Pendeta Darmawasih Manulang dalam khotbah yang luar biasa pagi tadi menjelaskan dengan sangat gamblang, betapa kuasa Tuhan tidak selalu hingar-bingar, tidak selalu diiringi awan dan petir menyambar dari langit. Bahkan, anugerahNya tidak selalu indah - kadang-kadang terlihat pahit, menyedihkan, dan menyakitkan, seperti Tuhan Yesus yang menangis darah ketika di Taman Getsemani. Apakah Allah lalu turun dengan jutaan malaikatNya menolong Yesus? Tidak. Tetapi, Allah mengutus malaikatNya, untuk menguatkan Tuhan Yesus menghadapi cawanNya. Kadang-kadang, cawan memang tidak bisa berlalu, tapi bahkan dalam keadaan ini, Tuhan akan memberikan kita kekuatan untuk menghadapinya.
Pendeta Darmawasih mengungkapkan sebuah cerita yang mengharukan. Beliau beberapa waktu lalu mengunjungi seorang anggota jemaat yang aktif dan berusia lanjut. Oma ini baru saja divonis berpenyakit kanker, sehingga hidupnya sungguh sulit didera oleh penyakit ini. Pendeta Damawasih sampai-sampai gugup sebelum menghadapi Sang Oma, karena ia bingung harus bicara apa. Apalagi melihat Sang Oma yang sudah rapuh, masuk ke ruangan dengan kepala tanpa rambut akibat kemoterapi.
Namun, diluar dugaan, Sang Oma justru terlihat ceria. Ia tetap mengobrol seperti biasa, dan ketika ditanya soal penyakitnya, Sang Oma menjawab dengan tegas. Selama hidupnya yang sudah enam puluh tahun lebih, ia sudah banyak menikmati kebaikan Tuhan. Berkat demi berkat diperolehnya, sehingga ia yang berasal dari keluarga tidak mampu, bisa menyelesaikan sekolah, bahkan bisa berjalan-jalan keluar negri.

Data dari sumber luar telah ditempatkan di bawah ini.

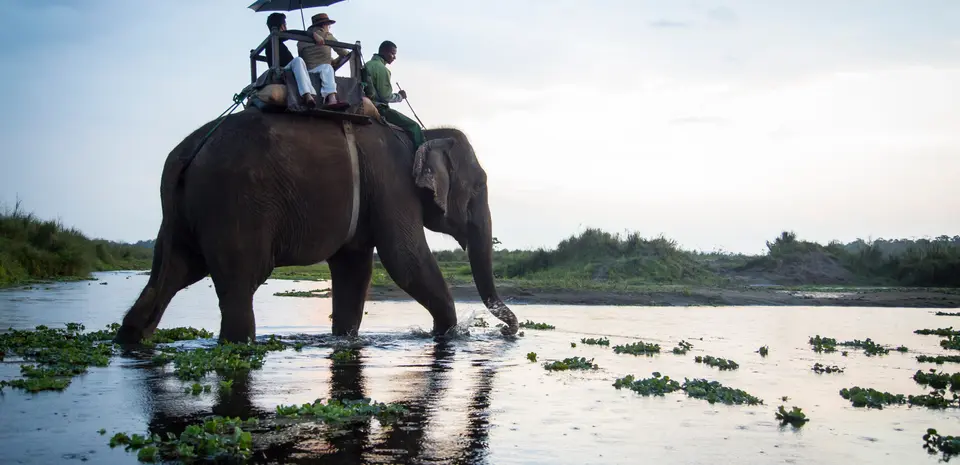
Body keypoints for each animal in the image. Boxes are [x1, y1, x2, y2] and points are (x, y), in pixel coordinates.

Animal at [115, 106, 520, 344]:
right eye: (480, 186)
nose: (510, 329)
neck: (422, 133)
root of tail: (188, 153)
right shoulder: (392, 183)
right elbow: (405, 259)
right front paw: (447, 334)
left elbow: (355, 267)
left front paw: (345, 339)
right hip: (235, 205)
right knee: (239, 283)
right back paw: (238, 345)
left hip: (185, 212)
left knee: (172, 272)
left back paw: (131, 340)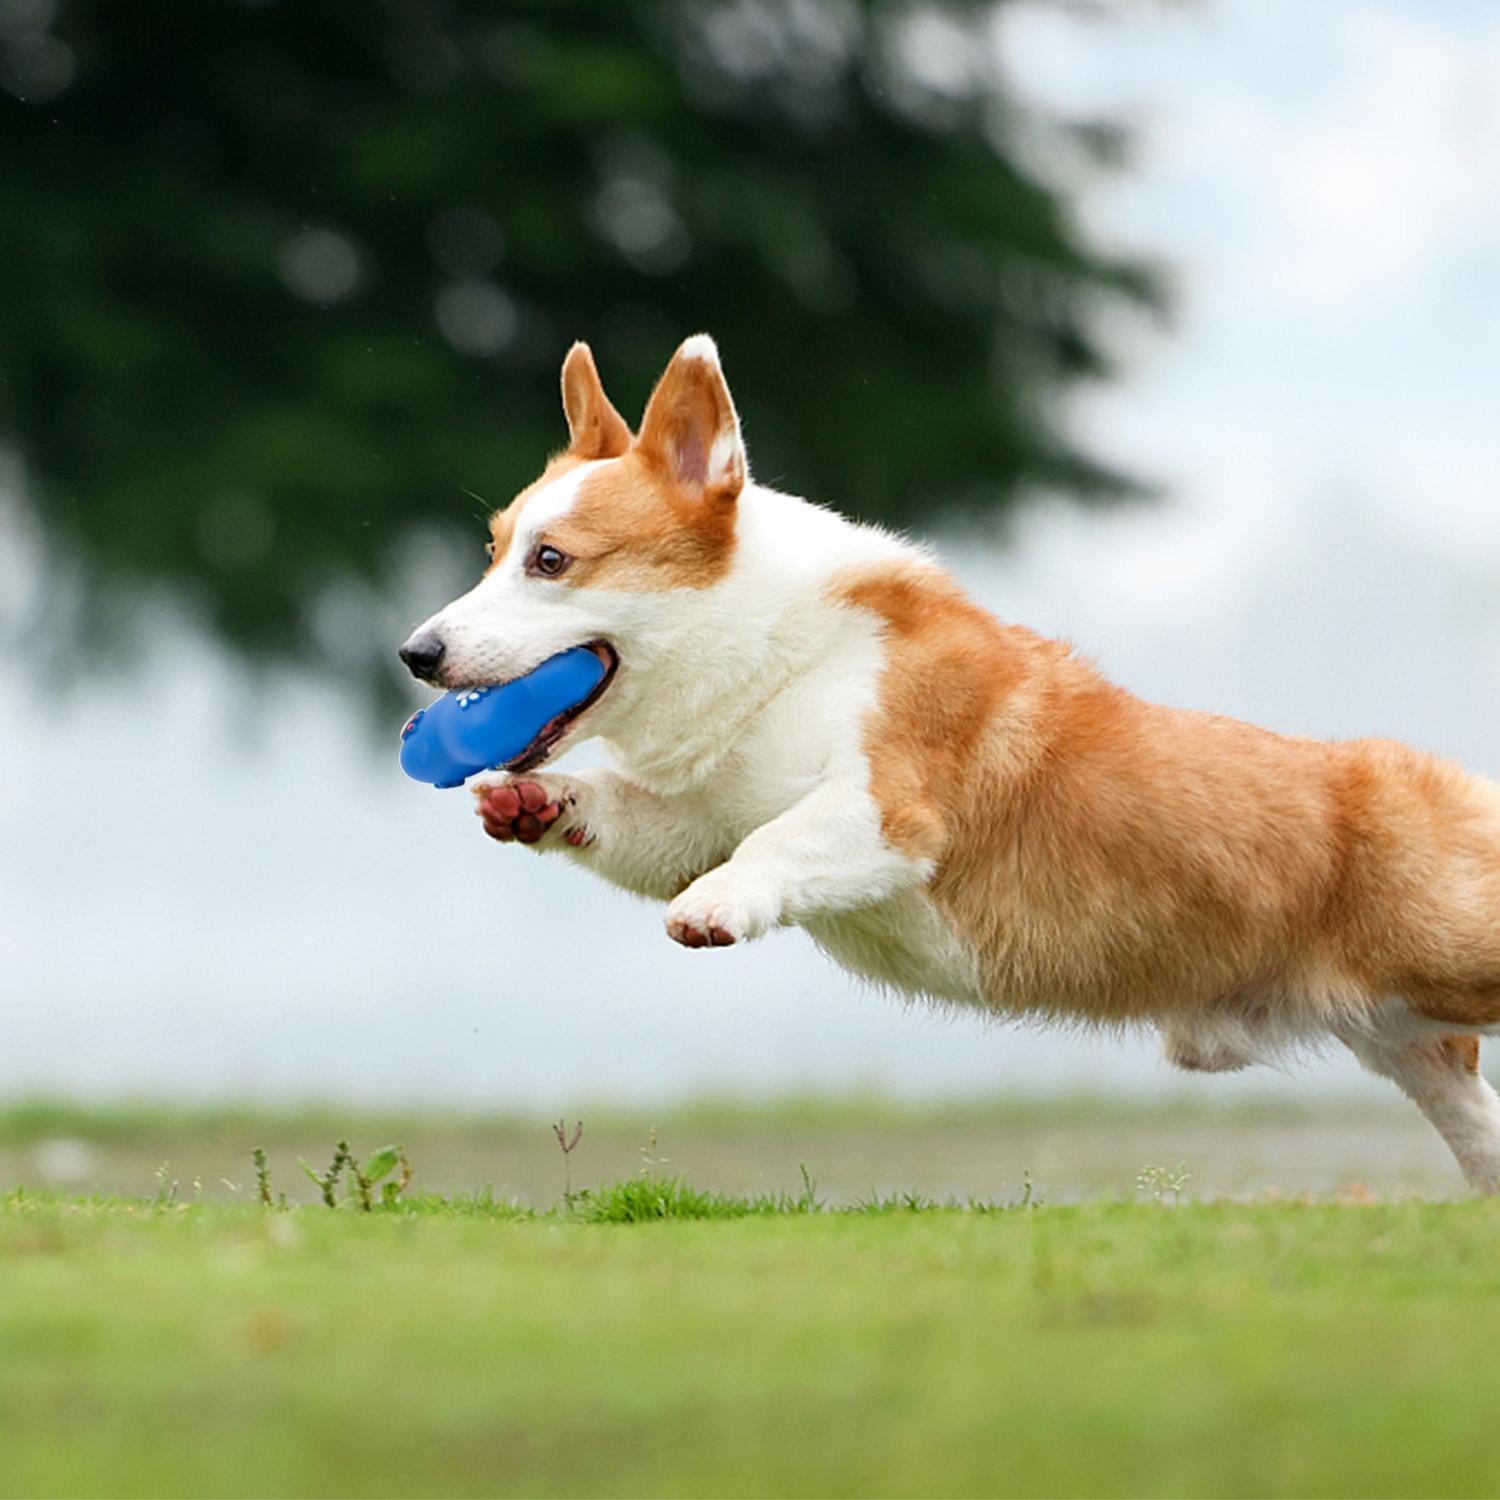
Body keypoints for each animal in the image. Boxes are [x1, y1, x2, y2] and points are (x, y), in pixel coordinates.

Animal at [399, 334, 1500, 1188]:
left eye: (552, 561)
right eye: (492, 550)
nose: (416, 655)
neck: (770, 657)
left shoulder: (891, 810)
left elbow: (777, 844)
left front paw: (714, 910)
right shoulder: (699, 816)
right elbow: (633, 818)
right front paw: (528, 802)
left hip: (1451, 951)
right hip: (1410, 1041)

Jadi, selama ini ia mengenal Tuhan dari sisi baiknya saja. Kini, ia ingin mengenal Tuhan lewat penyakit yang dideritanya. Ia ingin mengenal Tuhan dari sisi lain, sisi tantangan berat yang diijinkah terjadi olehNya. Karena, katanya, hanya dengan mengenal sisi inilah, pengenalannya akan Tuhan Yesus menjadi sempurna. Sebuah ungkapan iman yang luar biasa!

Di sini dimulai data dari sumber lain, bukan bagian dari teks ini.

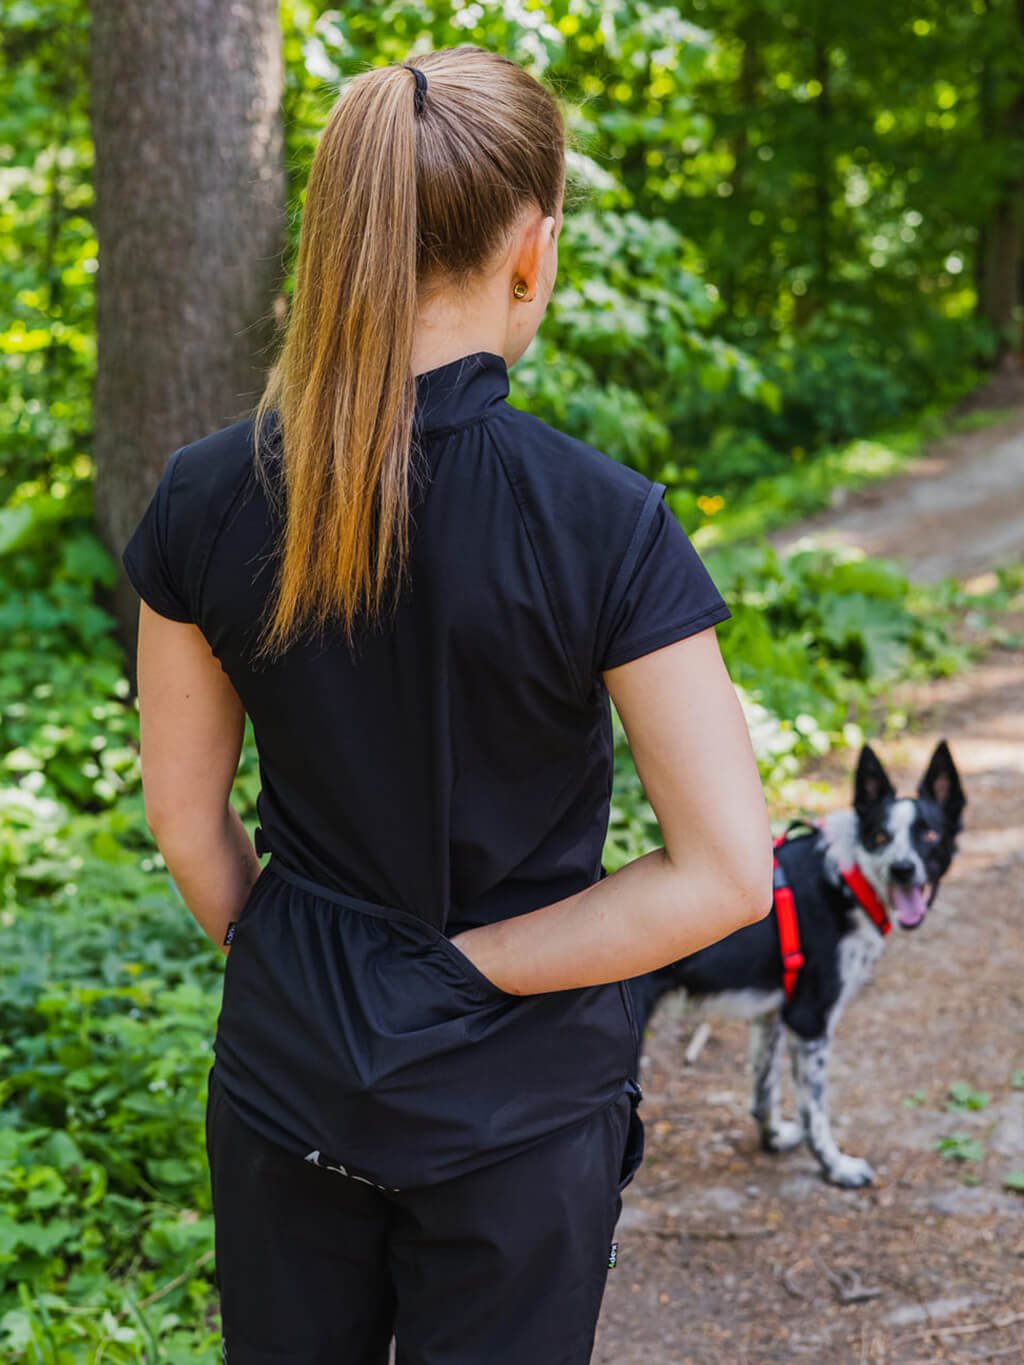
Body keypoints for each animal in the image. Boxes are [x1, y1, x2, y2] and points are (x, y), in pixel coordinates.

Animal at [625, 748, 972, 1184]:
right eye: (880, 837)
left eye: (929, 835)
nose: (902, 869)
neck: (848, 880)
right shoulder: (810, 1021)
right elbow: (814, 1111)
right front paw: (836, 1166)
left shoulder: (773, 1013)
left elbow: (764, 1089)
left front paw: (772, 1139)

Shaloom dan salut untuk Pendeta Damarwasih Manulang yang berkhotbah di GKI Cikarang pagi ini. Walaupun masih muda, Anda berkhotbah dengan penuh hikmat, dengan dasar teologis yang kuat, serta menyajikan ilustrasi yang menyentuh hati. Tidak heran, lagu „Kuberserah kepada Allahku“ yang dinyanyikan sesudah khotbah, betul-betul bersemangat dan dinyanyikan dengan penuh inspirasi. Bravo!